▶ _EXERCISE DESCRIPTION_
Nothing but the lines from the one containing "nose: (520, 197)" through the end of the data should be output, each reproduced exactly.

▶ _RECORDS SHOWN_
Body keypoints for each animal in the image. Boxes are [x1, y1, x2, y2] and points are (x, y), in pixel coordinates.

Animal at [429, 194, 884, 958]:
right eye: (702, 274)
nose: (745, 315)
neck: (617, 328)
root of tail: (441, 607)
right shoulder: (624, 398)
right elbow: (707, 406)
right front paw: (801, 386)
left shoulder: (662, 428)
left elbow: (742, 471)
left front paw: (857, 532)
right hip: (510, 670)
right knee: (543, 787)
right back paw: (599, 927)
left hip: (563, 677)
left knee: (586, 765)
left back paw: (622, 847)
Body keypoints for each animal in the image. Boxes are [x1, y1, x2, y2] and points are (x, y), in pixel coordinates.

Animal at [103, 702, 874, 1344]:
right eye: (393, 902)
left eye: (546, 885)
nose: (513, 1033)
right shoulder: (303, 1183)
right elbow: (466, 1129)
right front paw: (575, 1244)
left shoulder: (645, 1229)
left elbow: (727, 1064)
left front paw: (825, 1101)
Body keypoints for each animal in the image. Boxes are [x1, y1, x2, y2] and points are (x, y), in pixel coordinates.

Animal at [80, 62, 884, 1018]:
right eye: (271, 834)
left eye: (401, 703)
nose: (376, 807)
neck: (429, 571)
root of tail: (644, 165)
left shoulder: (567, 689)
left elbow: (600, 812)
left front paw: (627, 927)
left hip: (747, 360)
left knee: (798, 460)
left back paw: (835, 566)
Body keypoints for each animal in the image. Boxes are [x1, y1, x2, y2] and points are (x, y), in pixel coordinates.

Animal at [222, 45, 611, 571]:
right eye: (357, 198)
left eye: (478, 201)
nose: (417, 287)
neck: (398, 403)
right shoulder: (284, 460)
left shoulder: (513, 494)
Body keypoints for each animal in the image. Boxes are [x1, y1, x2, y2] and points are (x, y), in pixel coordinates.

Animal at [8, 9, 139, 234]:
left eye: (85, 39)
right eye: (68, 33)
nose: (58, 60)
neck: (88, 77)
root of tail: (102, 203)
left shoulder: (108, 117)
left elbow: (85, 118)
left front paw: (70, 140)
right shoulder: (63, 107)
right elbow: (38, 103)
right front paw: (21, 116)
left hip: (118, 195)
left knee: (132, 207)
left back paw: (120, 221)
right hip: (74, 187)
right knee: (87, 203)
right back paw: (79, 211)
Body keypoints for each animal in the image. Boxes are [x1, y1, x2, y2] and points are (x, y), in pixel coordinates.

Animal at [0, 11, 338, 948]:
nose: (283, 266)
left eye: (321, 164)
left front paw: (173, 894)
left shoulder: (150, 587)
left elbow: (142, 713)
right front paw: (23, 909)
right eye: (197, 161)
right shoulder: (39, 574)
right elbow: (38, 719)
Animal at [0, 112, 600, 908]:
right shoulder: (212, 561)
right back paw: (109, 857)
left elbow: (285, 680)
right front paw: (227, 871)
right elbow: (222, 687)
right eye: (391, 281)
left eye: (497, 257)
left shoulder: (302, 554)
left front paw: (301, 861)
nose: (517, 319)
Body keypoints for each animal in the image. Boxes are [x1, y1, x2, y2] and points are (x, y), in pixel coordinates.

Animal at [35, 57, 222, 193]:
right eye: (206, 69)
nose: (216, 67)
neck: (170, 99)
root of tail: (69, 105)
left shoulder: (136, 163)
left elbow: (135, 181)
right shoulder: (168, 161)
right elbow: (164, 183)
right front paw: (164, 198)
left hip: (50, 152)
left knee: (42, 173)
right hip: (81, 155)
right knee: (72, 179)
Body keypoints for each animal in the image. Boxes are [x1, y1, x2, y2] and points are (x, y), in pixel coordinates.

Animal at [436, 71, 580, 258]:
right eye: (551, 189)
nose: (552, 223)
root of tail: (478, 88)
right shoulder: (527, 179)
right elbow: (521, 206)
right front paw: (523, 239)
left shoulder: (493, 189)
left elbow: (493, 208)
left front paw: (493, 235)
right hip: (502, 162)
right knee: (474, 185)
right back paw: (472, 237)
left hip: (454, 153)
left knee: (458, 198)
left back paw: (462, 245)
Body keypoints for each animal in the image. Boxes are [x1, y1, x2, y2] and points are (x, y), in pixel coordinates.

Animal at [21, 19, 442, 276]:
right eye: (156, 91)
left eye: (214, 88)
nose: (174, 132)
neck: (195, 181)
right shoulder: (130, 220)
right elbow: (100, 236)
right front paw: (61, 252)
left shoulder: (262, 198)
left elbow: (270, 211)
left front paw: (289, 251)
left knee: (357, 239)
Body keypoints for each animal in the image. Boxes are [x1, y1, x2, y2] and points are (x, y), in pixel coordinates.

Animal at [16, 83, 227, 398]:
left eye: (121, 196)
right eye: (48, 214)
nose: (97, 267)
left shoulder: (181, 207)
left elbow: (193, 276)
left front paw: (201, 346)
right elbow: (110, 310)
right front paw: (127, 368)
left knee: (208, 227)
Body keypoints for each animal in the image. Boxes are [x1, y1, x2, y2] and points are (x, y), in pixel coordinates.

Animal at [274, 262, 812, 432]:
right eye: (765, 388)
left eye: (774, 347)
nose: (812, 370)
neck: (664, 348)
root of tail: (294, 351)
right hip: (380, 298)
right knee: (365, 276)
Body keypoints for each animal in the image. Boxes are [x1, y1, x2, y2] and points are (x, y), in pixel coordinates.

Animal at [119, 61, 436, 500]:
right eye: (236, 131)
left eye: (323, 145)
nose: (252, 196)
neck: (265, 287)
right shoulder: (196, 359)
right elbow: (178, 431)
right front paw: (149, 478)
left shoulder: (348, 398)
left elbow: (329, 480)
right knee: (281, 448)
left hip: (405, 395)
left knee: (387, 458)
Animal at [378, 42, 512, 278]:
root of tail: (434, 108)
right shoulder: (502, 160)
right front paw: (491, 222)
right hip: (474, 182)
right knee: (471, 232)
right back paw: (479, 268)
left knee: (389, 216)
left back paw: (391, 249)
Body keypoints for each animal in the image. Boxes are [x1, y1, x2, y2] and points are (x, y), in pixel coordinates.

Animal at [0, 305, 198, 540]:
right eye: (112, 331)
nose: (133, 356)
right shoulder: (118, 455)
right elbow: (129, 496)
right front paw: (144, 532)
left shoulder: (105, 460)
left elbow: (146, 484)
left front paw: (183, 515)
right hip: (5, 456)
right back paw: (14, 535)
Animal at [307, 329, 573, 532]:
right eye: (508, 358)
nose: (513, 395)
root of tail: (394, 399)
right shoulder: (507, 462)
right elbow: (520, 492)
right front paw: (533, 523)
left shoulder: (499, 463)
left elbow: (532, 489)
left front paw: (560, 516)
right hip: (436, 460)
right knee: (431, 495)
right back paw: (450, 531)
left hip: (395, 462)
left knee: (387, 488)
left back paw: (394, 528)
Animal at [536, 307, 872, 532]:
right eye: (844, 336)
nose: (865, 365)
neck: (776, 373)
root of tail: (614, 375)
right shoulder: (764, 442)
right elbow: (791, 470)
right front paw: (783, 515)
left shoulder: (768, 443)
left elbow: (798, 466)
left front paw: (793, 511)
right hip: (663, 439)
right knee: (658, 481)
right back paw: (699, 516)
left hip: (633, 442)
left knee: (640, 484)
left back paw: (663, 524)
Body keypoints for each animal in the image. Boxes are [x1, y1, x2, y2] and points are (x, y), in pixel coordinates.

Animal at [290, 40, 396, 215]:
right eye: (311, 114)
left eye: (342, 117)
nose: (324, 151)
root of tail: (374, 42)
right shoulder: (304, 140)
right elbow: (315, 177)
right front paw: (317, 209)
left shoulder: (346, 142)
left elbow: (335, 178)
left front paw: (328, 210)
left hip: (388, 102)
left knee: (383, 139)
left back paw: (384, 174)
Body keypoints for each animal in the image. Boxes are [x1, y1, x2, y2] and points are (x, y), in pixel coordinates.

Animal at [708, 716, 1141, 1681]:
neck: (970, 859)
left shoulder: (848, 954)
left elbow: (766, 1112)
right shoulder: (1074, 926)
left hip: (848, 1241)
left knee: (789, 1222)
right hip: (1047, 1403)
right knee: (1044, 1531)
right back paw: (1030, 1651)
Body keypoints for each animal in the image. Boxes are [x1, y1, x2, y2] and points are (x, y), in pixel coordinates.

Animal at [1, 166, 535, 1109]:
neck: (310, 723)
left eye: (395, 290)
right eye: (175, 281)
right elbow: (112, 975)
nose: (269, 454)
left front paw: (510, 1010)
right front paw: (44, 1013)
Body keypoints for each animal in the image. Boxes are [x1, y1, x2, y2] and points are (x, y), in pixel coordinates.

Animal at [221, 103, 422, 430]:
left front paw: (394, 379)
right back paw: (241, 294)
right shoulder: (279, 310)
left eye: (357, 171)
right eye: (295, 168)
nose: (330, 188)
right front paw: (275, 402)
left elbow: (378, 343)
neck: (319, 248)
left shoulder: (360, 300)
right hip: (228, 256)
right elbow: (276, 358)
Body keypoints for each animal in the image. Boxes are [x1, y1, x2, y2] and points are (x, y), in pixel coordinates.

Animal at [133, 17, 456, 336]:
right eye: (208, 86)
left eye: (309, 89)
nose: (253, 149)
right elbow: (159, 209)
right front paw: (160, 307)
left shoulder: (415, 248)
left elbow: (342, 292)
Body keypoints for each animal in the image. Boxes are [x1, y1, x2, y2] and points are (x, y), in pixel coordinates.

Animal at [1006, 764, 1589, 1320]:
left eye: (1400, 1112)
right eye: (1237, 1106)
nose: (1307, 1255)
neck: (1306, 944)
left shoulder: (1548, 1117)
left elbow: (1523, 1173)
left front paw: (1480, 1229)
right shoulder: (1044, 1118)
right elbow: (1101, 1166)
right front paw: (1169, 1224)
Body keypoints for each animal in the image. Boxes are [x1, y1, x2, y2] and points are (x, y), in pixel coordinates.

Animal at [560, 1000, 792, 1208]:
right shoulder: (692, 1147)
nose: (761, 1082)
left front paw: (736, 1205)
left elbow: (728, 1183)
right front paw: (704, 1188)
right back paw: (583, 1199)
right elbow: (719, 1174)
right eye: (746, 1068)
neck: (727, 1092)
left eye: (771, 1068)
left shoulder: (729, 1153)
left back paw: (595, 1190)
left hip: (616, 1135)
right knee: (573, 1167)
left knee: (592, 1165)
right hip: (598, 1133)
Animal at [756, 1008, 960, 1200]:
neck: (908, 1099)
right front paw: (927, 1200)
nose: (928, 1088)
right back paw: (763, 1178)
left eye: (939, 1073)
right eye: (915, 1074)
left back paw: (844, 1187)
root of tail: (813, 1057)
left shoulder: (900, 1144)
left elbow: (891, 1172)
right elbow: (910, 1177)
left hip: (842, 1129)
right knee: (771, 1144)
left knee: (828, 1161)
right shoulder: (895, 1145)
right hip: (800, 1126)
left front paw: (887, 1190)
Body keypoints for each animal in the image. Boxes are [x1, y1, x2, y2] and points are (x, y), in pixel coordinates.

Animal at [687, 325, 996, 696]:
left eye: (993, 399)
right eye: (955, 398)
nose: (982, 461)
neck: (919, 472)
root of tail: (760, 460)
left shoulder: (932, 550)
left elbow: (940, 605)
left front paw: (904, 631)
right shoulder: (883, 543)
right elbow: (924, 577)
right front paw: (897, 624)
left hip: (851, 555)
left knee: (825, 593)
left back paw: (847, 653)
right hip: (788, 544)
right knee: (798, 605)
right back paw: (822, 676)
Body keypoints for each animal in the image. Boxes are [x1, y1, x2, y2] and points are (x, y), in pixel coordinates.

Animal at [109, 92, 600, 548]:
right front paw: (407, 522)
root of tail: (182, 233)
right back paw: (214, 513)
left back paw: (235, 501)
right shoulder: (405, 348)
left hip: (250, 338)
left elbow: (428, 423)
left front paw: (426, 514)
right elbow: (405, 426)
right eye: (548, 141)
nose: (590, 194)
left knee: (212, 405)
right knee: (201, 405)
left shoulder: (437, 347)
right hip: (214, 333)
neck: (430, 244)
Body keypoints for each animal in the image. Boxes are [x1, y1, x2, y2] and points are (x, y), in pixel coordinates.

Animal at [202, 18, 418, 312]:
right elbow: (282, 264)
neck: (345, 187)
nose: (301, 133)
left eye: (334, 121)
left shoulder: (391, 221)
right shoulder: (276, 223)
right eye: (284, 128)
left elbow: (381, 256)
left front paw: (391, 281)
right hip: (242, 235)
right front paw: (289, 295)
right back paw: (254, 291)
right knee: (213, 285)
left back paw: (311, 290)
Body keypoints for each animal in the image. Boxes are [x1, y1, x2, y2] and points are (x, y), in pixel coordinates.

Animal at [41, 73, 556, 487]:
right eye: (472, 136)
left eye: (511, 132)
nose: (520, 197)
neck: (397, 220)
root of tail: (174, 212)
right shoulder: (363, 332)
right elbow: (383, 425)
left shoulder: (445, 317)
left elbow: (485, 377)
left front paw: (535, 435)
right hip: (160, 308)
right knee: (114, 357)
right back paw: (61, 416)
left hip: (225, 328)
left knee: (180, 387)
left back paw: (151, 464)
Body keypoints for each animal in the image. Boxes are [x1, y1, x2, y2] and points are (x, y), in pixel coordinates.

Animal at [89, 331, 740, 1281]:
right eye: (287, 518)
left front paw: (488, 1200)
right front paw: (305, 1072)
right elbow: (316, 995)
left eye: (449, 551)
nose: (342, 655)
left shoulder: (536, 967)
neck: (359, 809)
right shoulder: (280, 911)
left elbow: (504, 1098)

▶ _WRITTEN SOLUTION_
nose: (520, 197)
neck: (397, 220)
root of tail: (174, 212)
right shoulder: (363, 332)
right elbow: (383, 425)
left shoulder: (445, 317)
left elbow: (485, 377)
left front paw: (535, 435)
right hip: (160, 308)
right knee: (114, 357)
right back paw: (61, 416)
left hip: (225, 328)
left knee: (180, 387)
left back paw: (151, 464)
Body keypoints for each animal in the image. Boxes are [x1, y1, x2, y2] and points are (x, y), in pixel coordinates.

Animal at [89, 331, 740, 1281]:
right eye: (287, 518)
left front paw: (488, 1200)
right front paw: (305, 1072)
right elbow: (316, 995)
left eye: (449, 551)
nose: (342, 655)
left shoulder: (536, 967)
neck: (359, 809)
right shoulder: (280, 911)
left elbow: (504, 1098)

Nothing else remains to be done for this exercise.